Look through the data below and report how many lines include "thumb". Only the number should be given.

**SUPPLIED DATA:**
================================

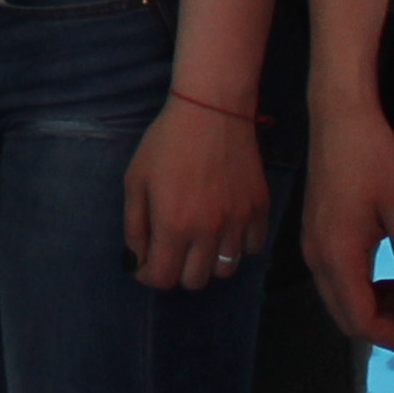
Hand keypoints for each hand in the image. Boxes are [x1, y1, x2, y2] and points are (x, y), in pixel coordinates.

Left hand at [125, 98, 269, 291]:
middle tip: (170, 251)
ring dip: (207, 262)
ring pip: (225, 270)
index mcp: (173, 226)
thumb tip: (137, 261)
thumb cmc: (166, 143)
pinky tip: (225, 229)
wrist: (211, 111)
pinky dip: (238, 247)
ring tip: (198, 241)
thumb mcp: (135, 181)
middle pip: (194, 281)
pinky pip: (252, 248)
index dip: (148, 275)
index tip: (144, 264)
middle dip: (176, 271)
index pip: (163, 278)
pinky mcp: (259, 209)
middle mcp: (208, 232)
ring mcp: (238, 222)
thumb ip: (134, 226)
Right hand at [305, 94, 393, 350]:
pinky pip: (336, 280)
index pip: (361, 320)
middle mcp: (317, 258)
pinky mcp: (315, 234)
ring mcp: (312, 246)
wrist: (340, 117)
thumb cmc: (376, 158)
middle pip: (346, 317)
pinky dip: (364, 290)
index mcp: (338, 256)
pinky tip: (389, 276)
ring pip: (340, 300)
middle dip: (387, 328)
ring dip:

================================

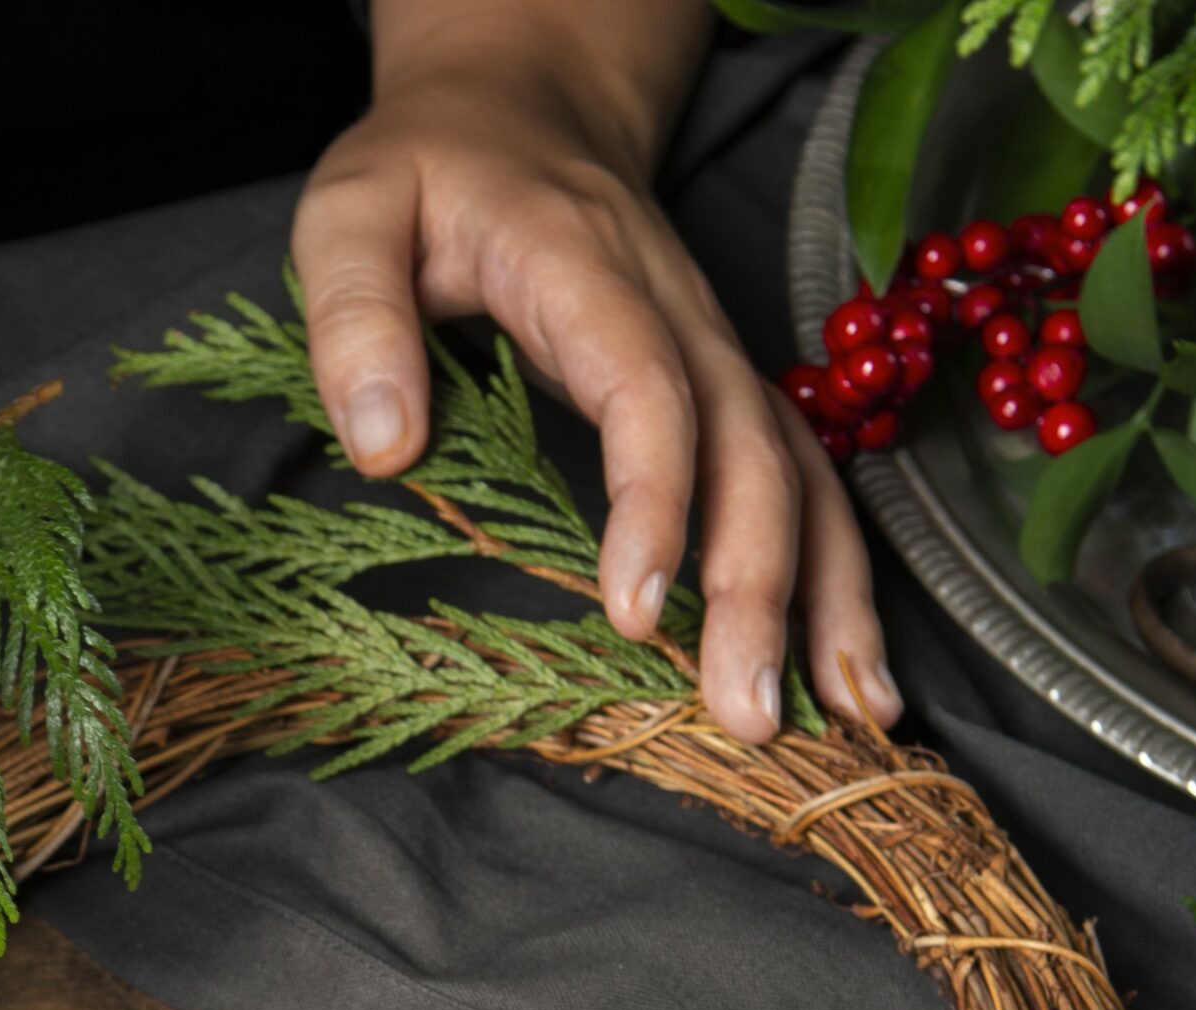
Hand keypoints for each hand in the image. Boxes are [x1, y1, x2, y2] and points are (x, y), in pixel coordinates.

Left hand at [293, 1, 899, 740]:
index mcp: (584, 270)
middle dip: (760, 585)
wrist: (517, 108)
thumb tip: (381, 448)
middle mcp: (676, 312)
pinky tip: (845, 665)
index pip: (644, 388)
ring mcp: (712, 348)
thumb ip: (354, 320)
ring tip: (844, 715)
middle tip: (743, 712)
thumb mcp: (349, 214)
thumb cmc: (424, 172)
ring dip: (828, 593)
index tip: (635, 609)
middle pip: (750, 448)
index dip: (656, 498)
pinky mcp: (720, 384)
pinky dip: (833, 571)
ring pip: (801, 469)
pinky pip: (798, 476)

================================

**RESULT:** 9